## DOCUMENT EXTRACT
begin

Chatham gets McClatchy with -- Ha! -- no-layoffs promise
New Jersey-based Chatham Asset
Management hedge fund, McClatchy’s biggest debt holder and shareholder,
purchased McClatchy’s 30 newspapers for $312 million. A federal bankruptcy
court approved the sale.
Chatham promises no
layoffs for a year. The same Chatham that laid off 1,600 employees after taking
over Postmedia, Canada’s largest newspaper chain. The hedge fund run by Anthony
Melchiorre also owns American Media Inc., publisher of the National Enquirer.
McClatchy employees better be sending out their resumes now!
The Miami Herald, once the flag newspaper of Knight Newspapers,
will be included in the eventual newsroom bloodbath.
Chatham beat out Alden Global Capital, another hedge fund that buys
and guts newspapers through its MediaNews Group subsidiary.

end

## SHORT EXERCISE 1
Using the article on Chatham's purchase of McClatchy, answer these questions:
(a) How much did Chatham pay for McClatchy's newspapers?
(b) How many employees did Chatham lay off after taking over Postmedia?
(c) Which hedge fund did Chatham beat out?
## SHORT EXERCISE 2
Rewrite the part of the article on Chatham's purchase of McClatchy from "Chatham promises no" up to and including "eventual newsroom bloodbath.", with "bloodbath" swapped for "purge".

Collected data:
begin

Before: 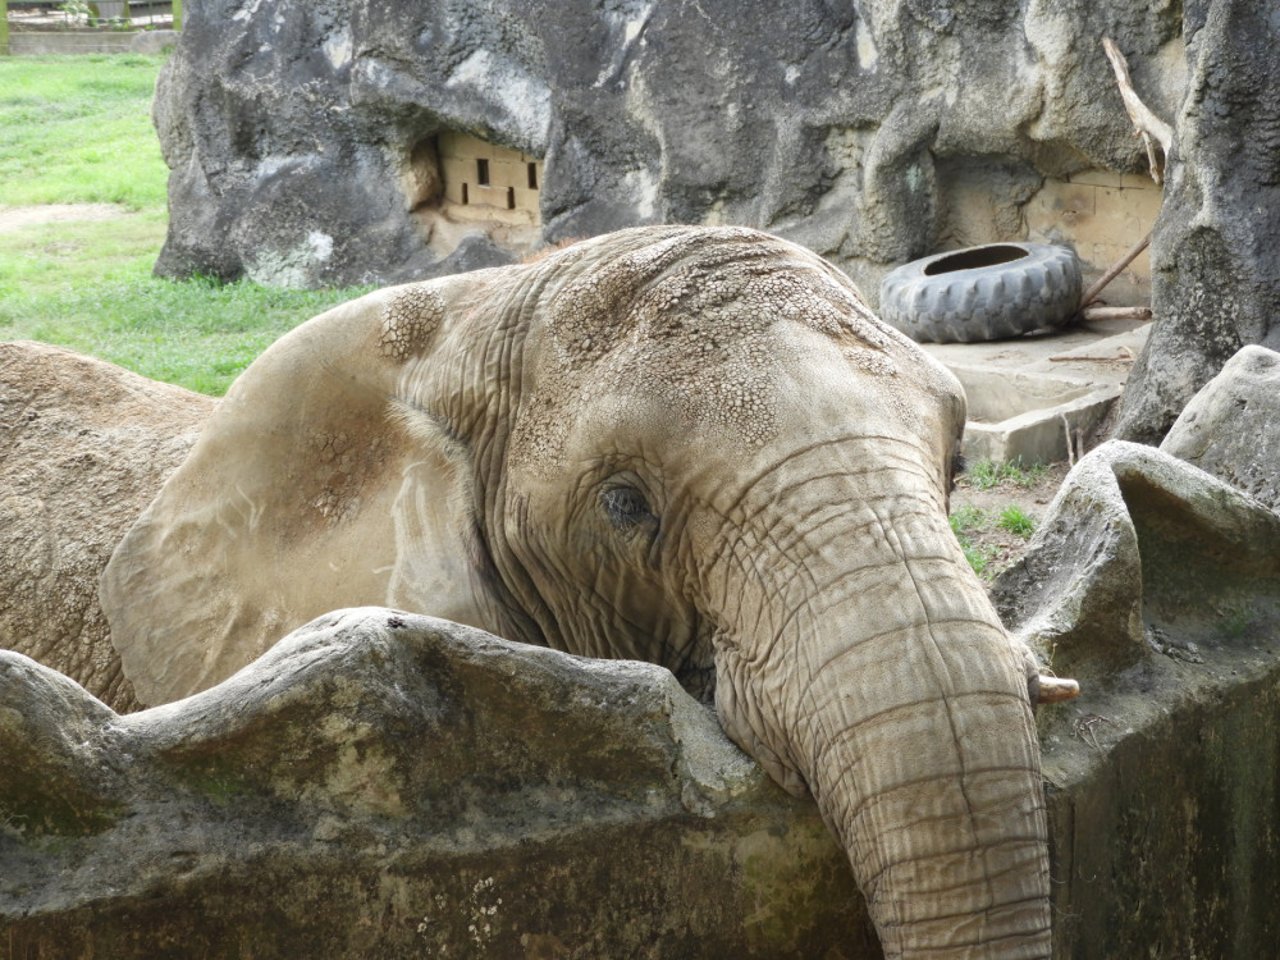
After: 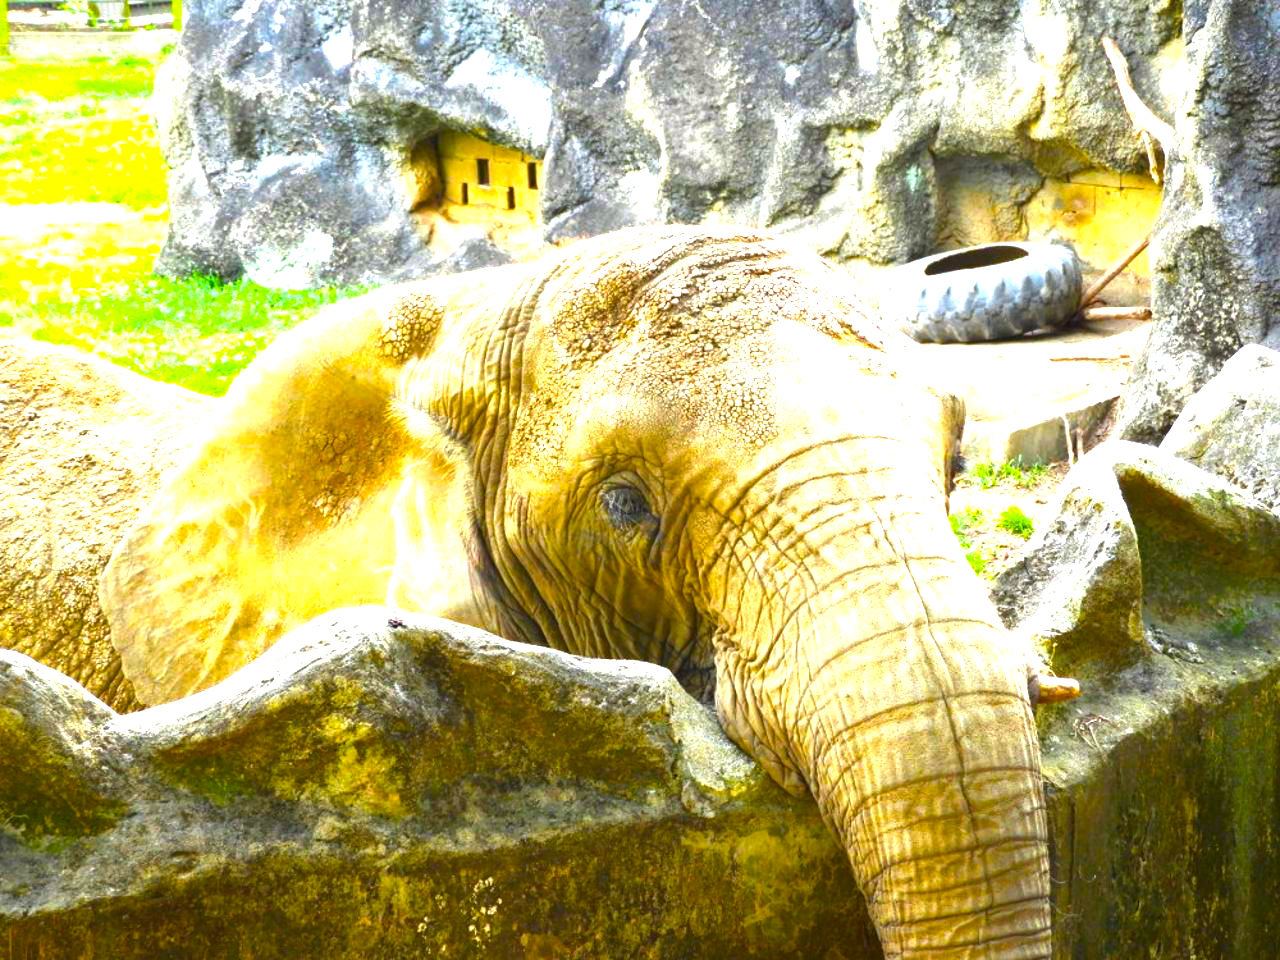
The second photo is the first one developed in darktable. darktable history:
color balance rgb: linear chroma grading › global chroma 20%, perceptual saturation grading › global saturation 65%, perceptual saturation grading › highlights 50%, perceptual saturation grading › shadows 30%, perceptual brilliance grading › global brilliance 12%, perceptual brilliance grading › highlights 15%, global vibrance 20%
local contrast: highlights 100%, shadows 100%, detail 120%, midtone range 0.2
exposure: exposure 0.7 EV, compensate highlight preservation false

end

## SOLUTION 1
(a) $312 million
(b) 1,600
(c) Alden Global Capital

## SOLUTION 2
Chatham promises no
layoffs for a year. The same Chatham that laid off 1,600 employees after taking
over Postmedia, Canada’s largest newspaper chain. The hedge fund run by Anthony
Melchiorre also owns American Media Inc., publisher of the National Enquirer.
McClatchy employees better be sending out their resumes now!
The Miami Herald, once the flag newspaper of Knight Newspapers,
will be included in the eventual newsroom purge.